Directions:
a) Reproduce the Croydon Fire Brigade passage verbatim between "The brigade ceased" and "Dane, M.I.Fire E.", inclusive.
b) According to the Croydon Fire Brigade passage, on what date did the brigade cease to exist?
c) Using the Croydon Fire Brigade passage, explain why the Sanderstead and Purley stations of the Surrey Fire Brigade were also transferred to the London Fire Brigade.

Extract to read:
The brigade formed an Auxiliary Fire Service in 1938 in preparation for the outbreak of World War II, and the main brigade was amalgamated into the National Fire Service in 1941 under the wartime reorganisation of the fire services. Throughout World War II, the brigade fought 2,542 major fires caused by bombing. Following the war, the brigade was re-established with the passing of the Fire Services Act 1947, and the Croydon AFS was re-established in 1949 as part of the Civil Defence Corps, now intended to respond to a nuclear attack; two stations – Woodside and Old Town – were home to AFS units, and these remained in operation until the brigade's dissolution.

The brigade ceased to exist on 1 April 1965 upon the formation of the London Borough of Croydon. All of the brigade's stations, staff, and appliances were transferred to the London Fire Brigade, alongside those of the Sanderstead and Purley stations of the Surrey Fire Brigade located in the Coulsdon and Purley Urban District, which was merged with the county borough to form the new London Borough of Croydon. The Old Town fire station became the headquarters of the LFB's southern command, and the Croydon Fire Brigade's last Chief Fire Officer, R.R Lloyd, became the commander of the southern command of the LFB, holding the rank of Assistant Chief Fire Officer.

=== Chief Officers ===

- 1905 – 1933: J.W Dane, M.I.Fire E.

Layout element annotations

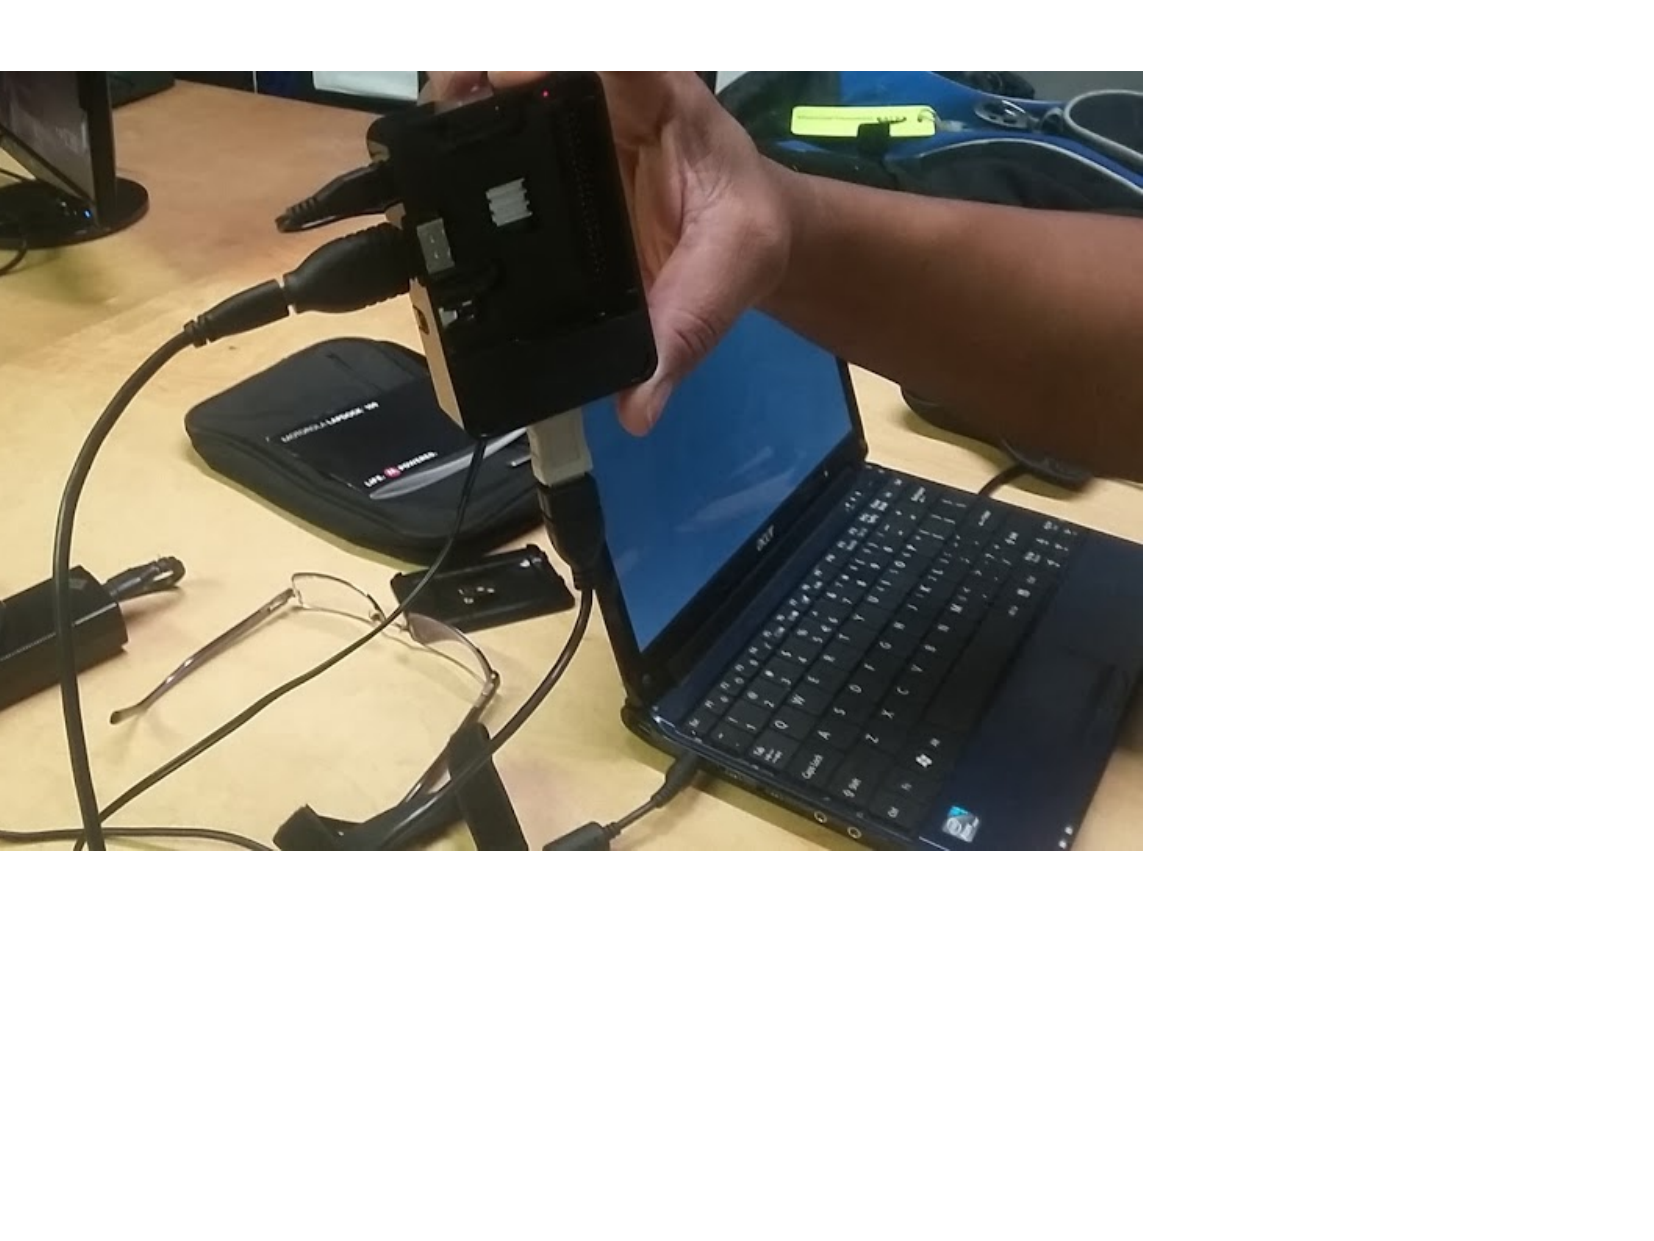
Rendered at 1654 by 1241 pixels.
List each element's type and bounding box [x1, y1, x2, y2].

picture [0, 71, 1143, 851]
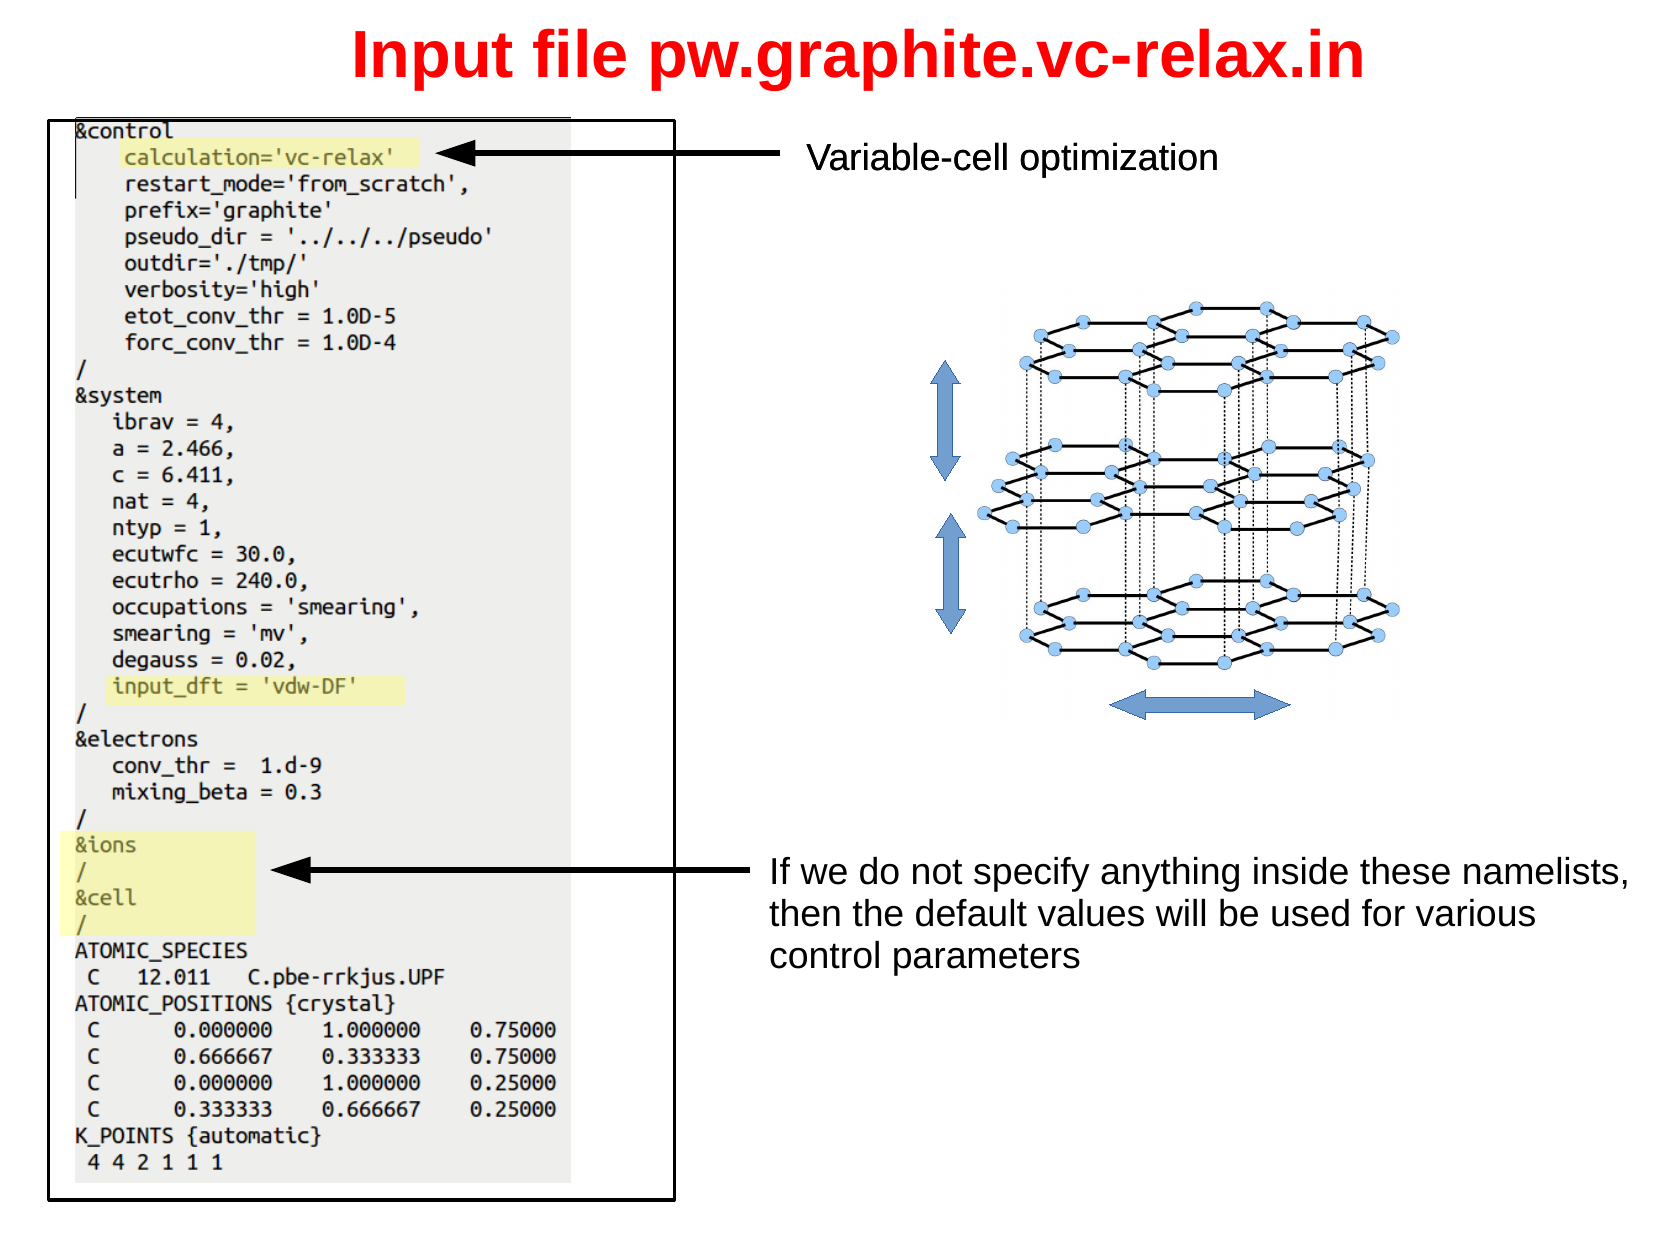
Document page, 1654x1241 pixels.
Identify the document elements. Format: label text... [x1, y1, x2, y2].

picture [75, 122, 571, 1183]
text_box [935, 513, 966, 634]
text_box [930, 360, 961, 481]
text_box Variable-cell optimization [791, 129, 1441, 186]
text_box If we do not specify anything inside these namelists, then the default values will be used for various control parameters [754, 843, 1646, 984]
text_box [120, 138, 421, 169]
picture [1146, 713, 1254, 720]
text_box [1109, 689, 1291, 720]
text_box [60, 830, 256, 936]
picture [959, 284, 1411, 720]
title Input file pw.graphite.vc-relax.in [329, 16, 1391, 92]
text_box [105, 675, 406, 706]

Per-task answers:
a)
The brigade ceased to exist on 1 April 1965 upon the formation of the London Borough of Croydon. All of the brigade's stations, staff, and appliances were transferred to the London Fire Brigade, alongside those of the Sanderstead and Purley stations of the Surrey Fire Brigade located in the Coulsdon and Purley Urban District, which was merged with the county borough to form the new London Borough of Croydon. The Old Town fire station became the headquarters of the LFB's southern command, and the Croydon Fire Brigade's last Chief Fire Officer, R.R Lloyd, became the commander of the southern command of the LFB, holding the rank of Assistant Chief Fire Officer.

=== Chief Officers ===

- 1905 – 1933: J.W Dane, M.I.Fire E.

b) 1 April 1965.

c) These stations were located in the Coulsdon and Purley Urban District. That district was merged with the county borough to form the new London Borough of Croydon, so its stations were transferred to the London Fire Brigade along with those of the Croydon brigade.